CLARKSDALE, Miss.--When in Rome, as they say.
As part of Road Trip 2008, my journey through the South in search of several weeks' worth of stories, I had accepted an invitation to come to this tiny town in northwest Mississippi for the opportunity to visit one of the most important Blues clubs in the country.
It turns out that the club, the Ground Zero Blues Club, is co-owned by actor Morgan Freeman and the father of a friend of mine. Lured by the opportunity to talk with the two of them about airplanes--since I'd heard that Freeman and his business partner were avid pilots--I'd not really thought too much about the Blues.
The truth is, I'm not much of a Blues aficionado. To be sure, I've seen a few shows in my day: B.B. King in Jerusalem; John Lee Hooker once or twice; and a couple of other concerts. And I'd certainly listened to my share of Stevie Ray Vaughan.
But when I planned to come to Clarksdale, Blues was not my highest priority.
In the end, Freeman wasn't in town, as he is in New York performing in a play. But my host, attorney Bill Luckett, treated me to an evening at his club, and I will readily admit that it was an experience to remember.
For one, the club is a flash-point for fans of the Blues. And Clarksdale, home to the Crossroads, where legendary bluesman Robert Johnson is said to have sold his soul to the devil in return for great musical talent, is why. Right there, at the intersection of US-61 and US-49, now appropriately across the street from a fried chicken chain, there's a can't miss it sign with a bunch of guitars held aloft and the word "Crossroads" for all to see.
But there's no actual Blues being played there. And good thing, too. In keeping with Mississippi's reality as one of the poorest, most neglected states in the nation, the Crossroads site is right next to a several abandoned lots and there's rubble everywhere. As Luckett told me, someone had said to him recently that Clarksdale was reminiscent of Beirut. And I can sort of agree.
Back to the Ground Zero Blues Club, though.
We spent Friday night there, listening to a signer called Razor Blade wail away. And it was just great. He was the real deal: old, weathered skin, a rich deep voice, a great fedora on his head and an unbelievable apprentice helping him out.
The kid, a 15-year-old named--I believe--Anthony, knocked our socks off. He came out on stage, looking tentative and playing a little timidly at first. And then, suddenly, he just started jamming, and everyone in the place was blown away. This is a major talent in the making.
The club itself is only eight years old, but already it is attracting visitors from all over the country and the world. I'm sure Freeman's involvement is a big part of that, but it's mainly because it's home to the real Blues: unpretentious, fantastic music that appeals to a diverse crowd that mixes with little regard to the racial politics that have always been so prevalent in Mississippi.
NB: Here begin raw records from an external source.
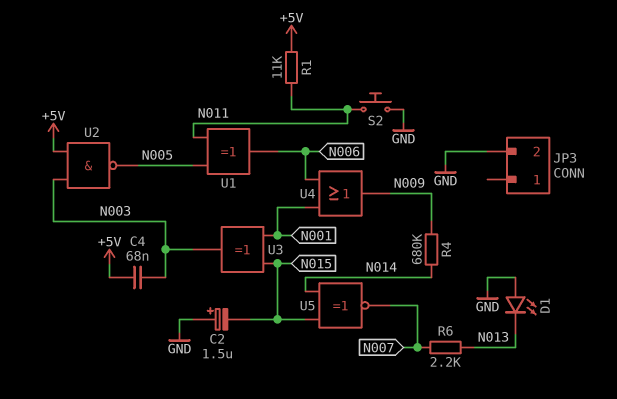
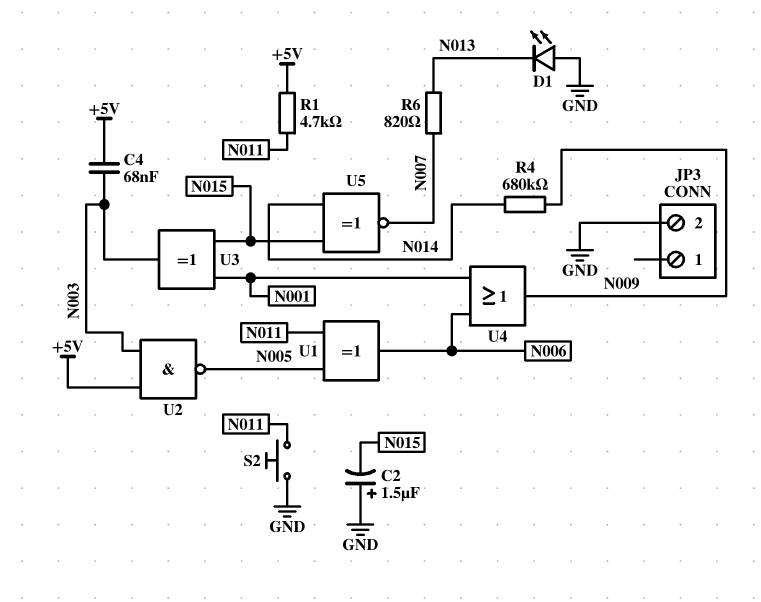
R1: 11k (+5V, N011) -> 4.7k (+5V, N011)
R6: 2.2k (N007, N013) -> 820 (N007, N013)

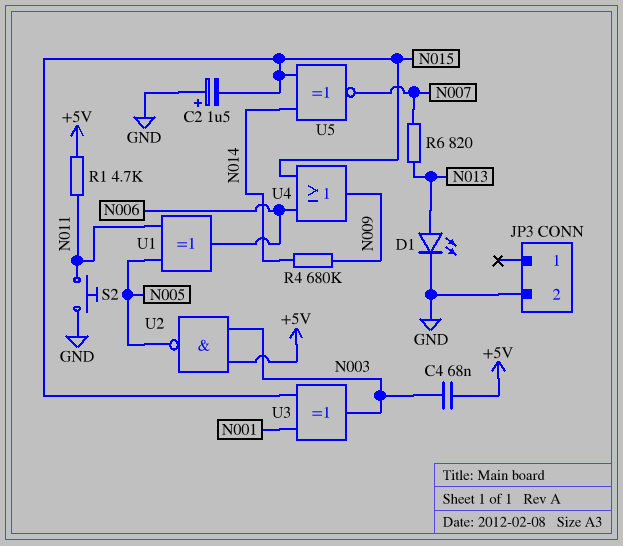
D1: LED (A GND, K N013) -> LED (A N013, K GND)
U4: OR (in N001, in N006, out N009) -> OR (in N006, in N015, out N009)

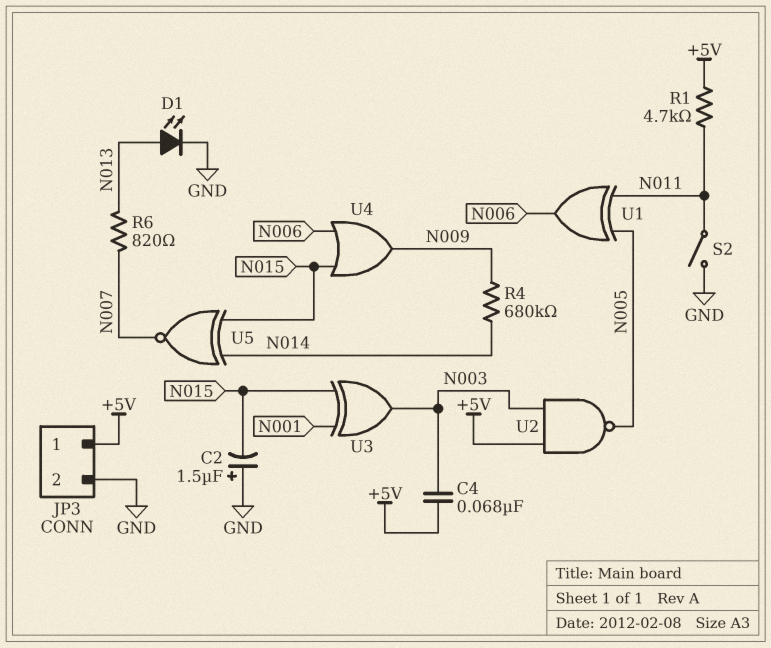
JP3 pin 1: none -> +5V
S2: button (GND, N011) -> switch (GND, N011)

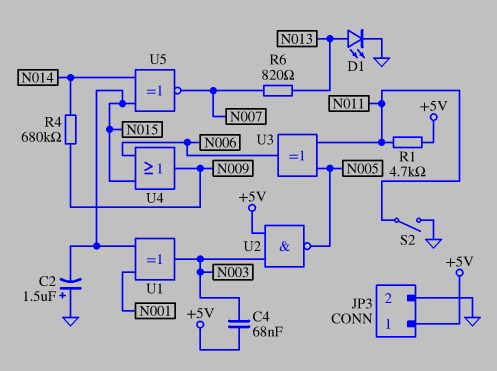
U1: XOR (in N005, in N011, out N006) -> XOR (in N001, in N015, out N003)
U3: XOR (in N001, in N015, out N003) -> XOR (in N005, in N011, out N006)

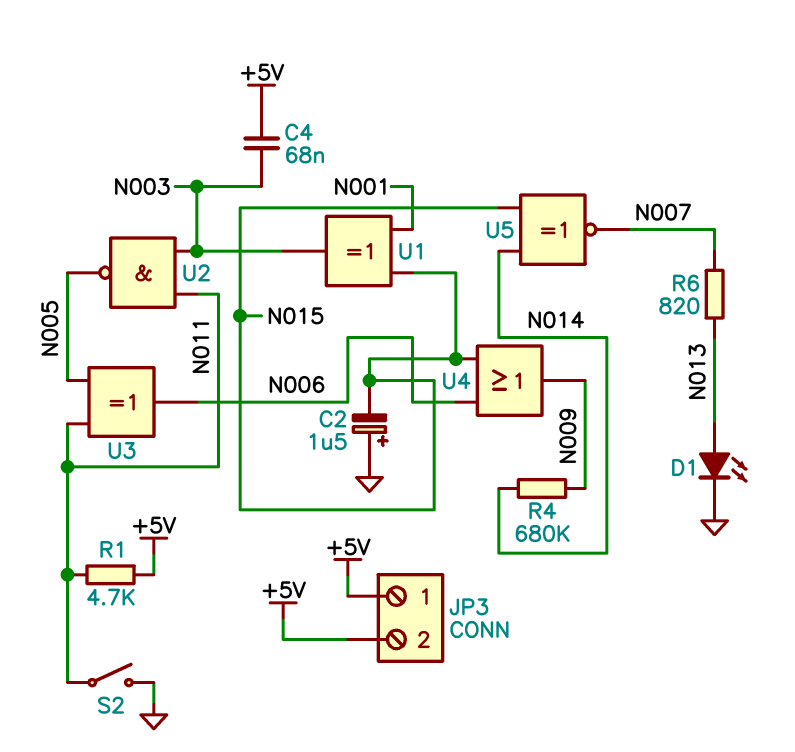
JP3 pin 2: GND -> +5V
U2: NAND (in +5V, in N003, out N005) -> NAND (in N003, in N011, out N005)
This was certainly a departure from what most of Road Trip 2008 has been about. But how could I come to the cradle of the Delta Blues and not make a stop to actually listen to some?
I couldn't, that's how.
Afterward, I got back on the road, heading for New Orleans on US-61, the Blues Highway and a lush green respite from the Interstates that I've mostly had to drive on this journey.